# 460V motor on 400V 60HZ?



## mikey383 (May 21, 2012)

At our facility, we have a couple pieces of European equipment that run on 400V @ 60HZ. There's a large 480V to 400V transformer feeding them.There's a belt conveyor on the exit side of the one machine that a project engineer is wanting to replace, due to some issues with parts and availability. The problem is that he bought a new conveyor with a 1/2HP 460V 1755 RPM 60HZ motor. Currently, it is a 1/2HP 400V 1670 RPM motor. 

I've tried unsuccessfully to talk the engineer into swapping the motors from the existing conveyor to the new conveyor and gearbox. He's dead set on using the new 460V motor. 

I noticed there's a small Danfoss FC51 VFD on the existing motor. Now I understand that I won't be able to get anything higher than 400V RMS out of this drive, and 400V is outside of the 10% tolerance window, but would it be safe to try to run the 460V motor on this drive if it's not running at 60HZ? The only thing this conveyor is going to have on it is empty one gallon plastic bottles, and only 6 of them at a time. 

Aside from that, the only other thing I can think of is to install a 400 to 480V transformer in the machine somewhere.


----------



## chrisfnl (Sep 13, 2010)

Is there a reason you can't run the 480 to it?


----------



## mikey383 (May 21, 2012)

chrisfnl said:


> Is there a reason you can't run the 480 to it?



In all actuality, no. I could have this motor fed with 460V from an adjacent machine in virtually no time at all. 

The problem with that is having the controls being fed from one machine and the supply voltage being fed from another machine. IMO, that's a bad practice. If this motor was controlled by the plant PLC out of one of our MCCs, I'd be fine with it, but it's not.


----------



## micromind (Aug 11, 2007)

Operating a 460 volt motor on 400 volts is very much like a 230 volt motor being supplied with 208. 

Unless it's heavily loaded, it'll run just fine. 

Since it's on a VFD, you could program the max HZ to something like 55 or so and it's almost certainly be ok.


----------



## Pfaffel (Dec 18, 2014)

I agree with micromind, just check your running current at full load. If you cook the motor it just means your engineer gets a second chance to order the right motor 


Sent from my iPhone using Tapatalk


----------



## mikey383 (May 21, 2012)

micromind said:


> Operating a 460 volt motor on 400 volts is very much like a 230 volt motor being supplied with 208.
> 
> Unless it's heavily loaded, it'll run just fine.
> 
> Since it's on a VFD, you could program the max HZ to something like 55 or so and it's almost certainly be ok.
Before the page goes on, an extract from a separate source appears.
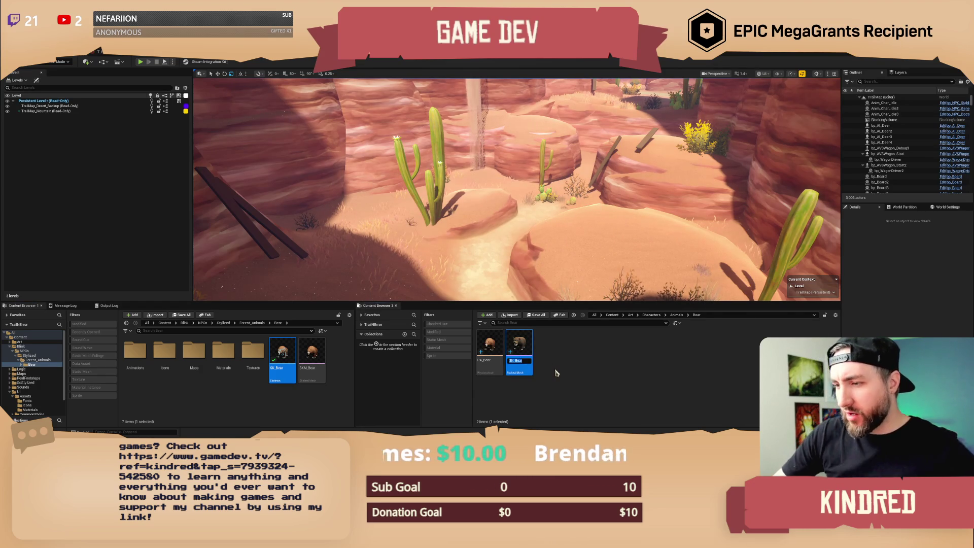
pyautogui.write('m')
pyautogui.press('Return')
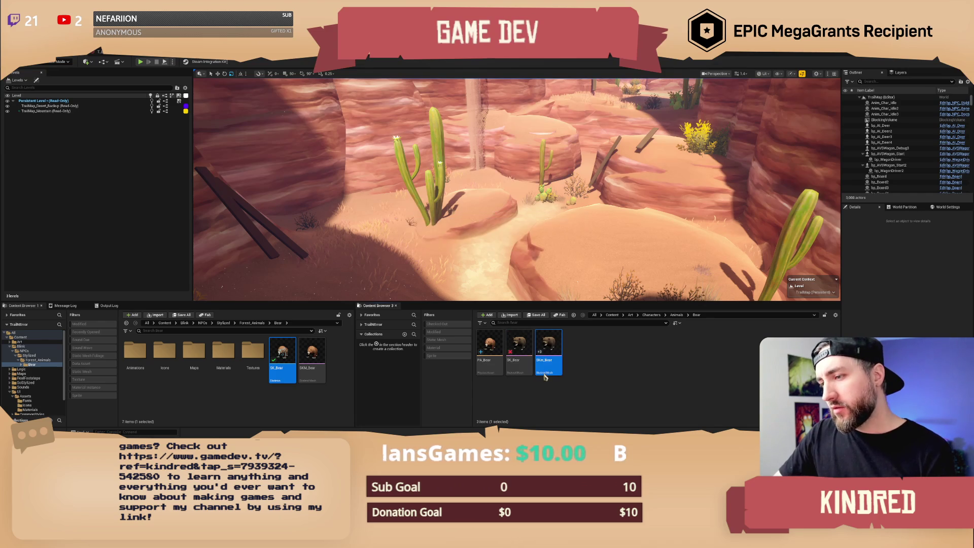
pyautogui.click(520, 360)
Thanks. That's what I was thinking, I just wanted another opinion.

The only load on this motor will basically be the gearbox and conveyor belt. At that, it's only an 8" wide x 60" long belt, so I can't imagine the motor will even see much of a load at all. Plus, for all I know right now, the VFD could be set at 30Hz. I didn't get much time at all to check through the parameters when I was scoping out the project. It was basically "Yep, it's on a VFD. Close it up, you're holding up production."


----------



## JRaef (Mar 23, 2009)

So what you have to be most careful about is the programming of the motor data. The existing 400V motor is likely set up as 400V 50hz, so the V/Hz ratio coming out of the drive is 8:1. For a 460V 60Hz motor, that needs to be 7.6:1 to avoid saturation and unnecessary heating of the motor. So just reprogram the drive to what the new motor is, 460V 60Hz and it will adjust. You are right, your upper speed limit will be limited, but only IF you want full torque at 60Hz. What will happen due to the 400V limit is that if you go up to 60Hz, the motor will run out of voltage at around 52Hz, so after that, the torque will start to drop. If you never run at speeds that high however, you will never notice.


----------